Content starts

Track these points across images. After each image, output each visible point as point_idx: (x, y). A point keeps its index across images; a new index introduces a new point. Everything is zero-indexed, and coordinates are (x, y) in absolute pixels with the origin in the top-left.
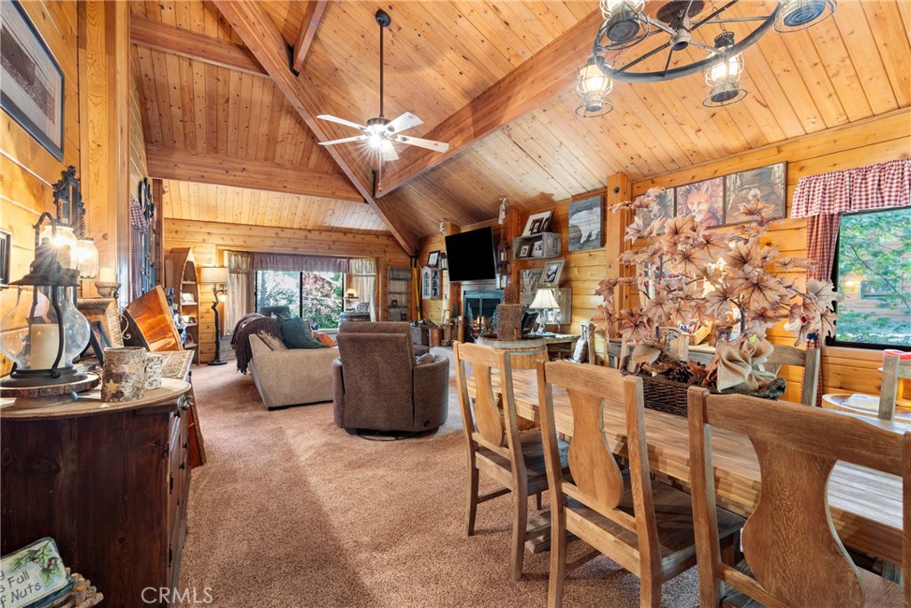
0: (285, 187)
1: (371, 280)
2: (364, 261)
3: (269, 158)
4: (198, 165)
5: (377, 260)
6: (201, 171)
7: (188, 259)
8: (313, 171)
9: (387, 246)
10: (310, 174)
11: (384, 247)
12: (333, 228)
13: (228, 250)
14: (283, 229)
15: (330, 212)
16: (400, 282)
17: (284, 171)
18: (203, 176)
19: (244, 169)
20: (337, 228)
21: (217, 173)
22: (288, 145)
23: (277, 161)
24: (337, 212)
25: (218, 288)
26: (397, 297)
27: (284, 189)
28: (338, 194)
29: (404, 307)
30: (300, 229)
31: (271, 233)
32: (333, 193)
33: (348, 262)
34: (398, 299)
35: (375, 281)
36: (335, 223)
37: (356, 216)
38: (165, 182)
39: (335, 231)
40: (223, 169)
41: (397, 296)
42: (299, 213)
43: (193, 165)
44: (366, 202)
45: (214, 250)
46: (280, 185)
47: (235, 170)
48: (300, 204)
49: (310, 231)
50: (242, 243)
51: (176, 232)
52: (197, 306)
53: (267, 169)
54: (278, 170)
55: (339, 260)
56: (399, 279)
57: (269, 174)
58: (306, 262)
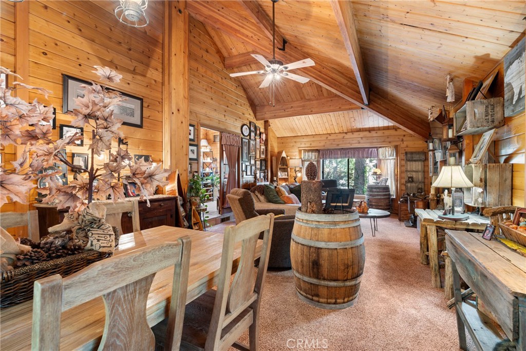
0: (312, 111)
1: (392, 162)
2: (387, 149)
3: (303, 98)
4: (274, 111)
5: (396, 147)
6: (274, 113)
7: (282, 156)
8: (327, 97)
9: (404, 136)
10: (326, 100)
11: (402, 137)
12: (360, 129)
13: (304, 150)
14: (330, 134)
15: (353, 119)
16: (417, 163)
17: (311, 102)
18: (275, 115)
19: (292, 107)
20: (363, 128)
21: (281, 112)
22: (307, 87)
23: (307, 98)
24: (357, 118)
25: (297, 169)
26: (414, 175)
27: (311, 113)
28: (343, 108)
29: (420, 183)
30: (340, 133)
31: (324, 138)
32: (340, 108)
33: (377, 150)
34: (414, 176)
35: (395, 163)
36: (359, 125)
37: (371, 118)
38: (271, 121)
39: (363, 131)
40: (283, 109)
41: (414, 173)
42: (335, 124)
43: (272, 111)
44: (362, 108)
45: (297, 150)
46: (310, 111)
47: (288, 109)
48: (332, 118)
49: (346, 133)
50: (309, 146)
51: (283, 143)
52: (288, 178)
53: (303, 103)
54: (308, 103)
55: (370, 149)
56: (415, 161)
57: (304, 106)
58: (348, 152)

Content ends

TASK ITEM: Print everything in the listing from its first line down to the line containing "26: (397, 297)", including both of those lines, and leave the pictures out.

OUTPUT BELOW:
Track these points across images. After each image, output each visible point as point_idx: (x, y). A point keeps its index across images; a new index introduces a new point. Everything is zero-indexed, and coordinates are (x, y) in absolute pixels with the origin in the top-left.
0: (285, 187)
1: (371, 280)
2: (364, 261)
3: (269, 158)
4: (198, 165)
5: (377, 260)
6: (201, 171)
7: (188, 259)
8: (313, 171)
9: (387, 246)
10: (310, 174)
11: (384, 247)
12: (333, 228)
13: (228, 250)
14: (283, 229)
15: (330, 212)
16: (400, 282)
17: (284, 171)
18: (203, 176)
19: (244, 169)
20: (337, 228)
21: (217, 173)
22: (288, 145)
23: (277, 161)
24: (337, 212)
25: (218, 288)
26: (397, 297)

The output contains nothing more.